Comment: Lessons for the US in Germany’s energy transition

Source: By Stephanie McClellan, The Hill.com • Posted: Thursday, February 12, 2015

As German Chancellor Angela Merkel and President Obama meet this week in Washington, they are surveying the world’s energy future through a window that Germany opened — one with a spectacular view of the low-carbon horizon.

For decades, Germany has been a first mover in clean energy. After suffering contamination from the Chernobyl meltdown in 1986, the nation walked away from nuclear power, and it slammed the door shut after Japan’s Fukushima disaster in 2011. Now, the country is saying auf wiedersehen to coal, on the way to reducing its carbon emissions by 40 percent by 2020.

Both the US and Germany powered their way into the 20th century with a coal-driven economy. Now, the two countries can share a new 21st-century energy future.

Renewables now supply fully a quarter of Germany’s energy needs — a dramatic transition that is the result of deliberate, courageous choices by its leaders. The country’s ambitious energy goals were ridiculed by critics, who predicted dire economic consequences. Indeed, the nation absorbed the initial costs of creating a new industrial market. Energy planners from around the globe watched with interest as Germany has mastered a learning curve onmany renewable technologies, including significant lessons in offshore wind.

Today, Germany is having the last laugh as its economy reaps substantial benefits from this thrust into renewables. Germany’s GDP has grown steadily over the period of reducing emissions, with the clean energy sector adding more than 1.5 million jobs — all the while creating cleaner skies and stabilizing users’ electricity prices.

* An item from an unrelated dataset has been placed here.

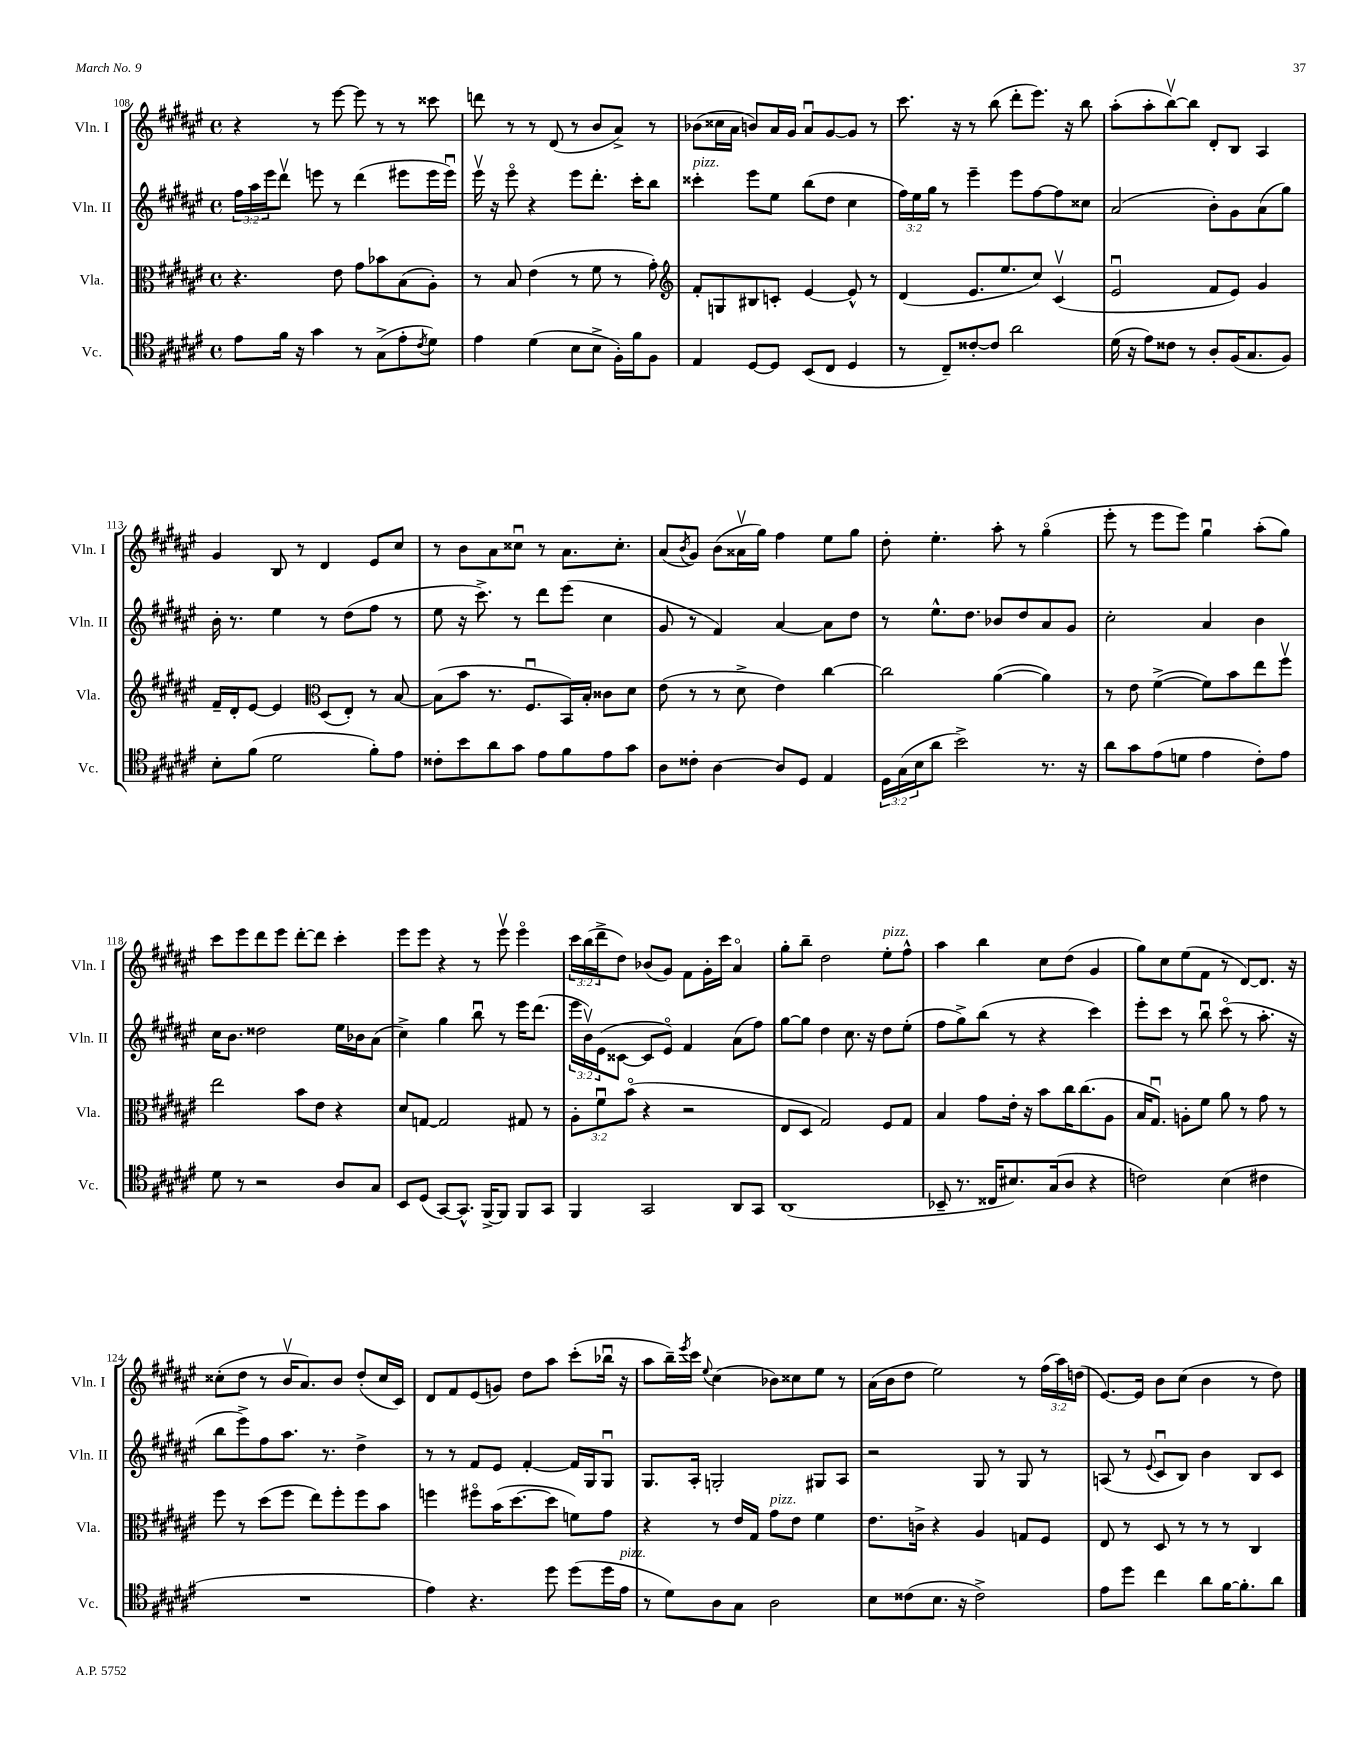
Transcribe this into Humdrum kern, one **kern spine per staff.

Offshore wind has revitalized coastal industries and ports in Germany and other northern European countries.

Making use of a global “second mover” advantage, the US can learn from the lessons of our ally’s trials and errors and take advantage of the cost reductions resulting from Europeans’ investment in offshore wind.

But we can’t afford to sit back and observe much longer. The U.S. needs to get in the game for offshore wind now in order become a significant global player.

Germany itself isn’t stopping. It doubled its wind energy capacity from 2011 to 2014 and is expected to install more offshore wind this year than will any other nation.

At the University of Delaware’s Special Initiative on Offshore Wind (SIOW), we are bridging the knowledge of Germany and other European energy mavericks to East coast states.

Collaborating with the German Offshore Energy Foundation and others, SIOW is creating a pipeline of knowledge from Germany and other European energy leaders to East coast states on how the US can make offshore wind affordable.   We’re talking with German policymakers and businesses to find out what has worked for them — and nearly as important, what hasn’t.

The U.S. East Coast has an enormous appetite for energy. Fortunately, it also possesses an enormous offshore wind resource, enough to supply all of the region’s needs for electricity and heating.  In fact, the most significant developable renewable energy resource from North Carolina to Maine is the massive volume of offshore wind that blows just off the coast. And even better, that offshore wind blows during the points of highest energy demand.

The United States is off to a good start on clean energy. Wind and solar have more than tripled in capacity since 2008 and cost has dropped by half. Attention recently has turned to the Atlantic’s offshore energy resources; the power and pure potential the region’s offshore wind dwarfs the currently contemplated oil and gas energy resources.

The United States should follow Germany’s lead and create our own home-grown clean energy industry. We can take Germany’s “first mover” platform and build our own foundation for energy independence, turning our fossil-fuel-choked industrial base into one with cleaner air, new jobs, and stable prices, and energy self-determination.

We see a near future in which “offshore energy” conjures an image not of oil platforms, but of wind turbines.

McClellan is director of the University of Delaware’s Special Initiative on Offshore Wind.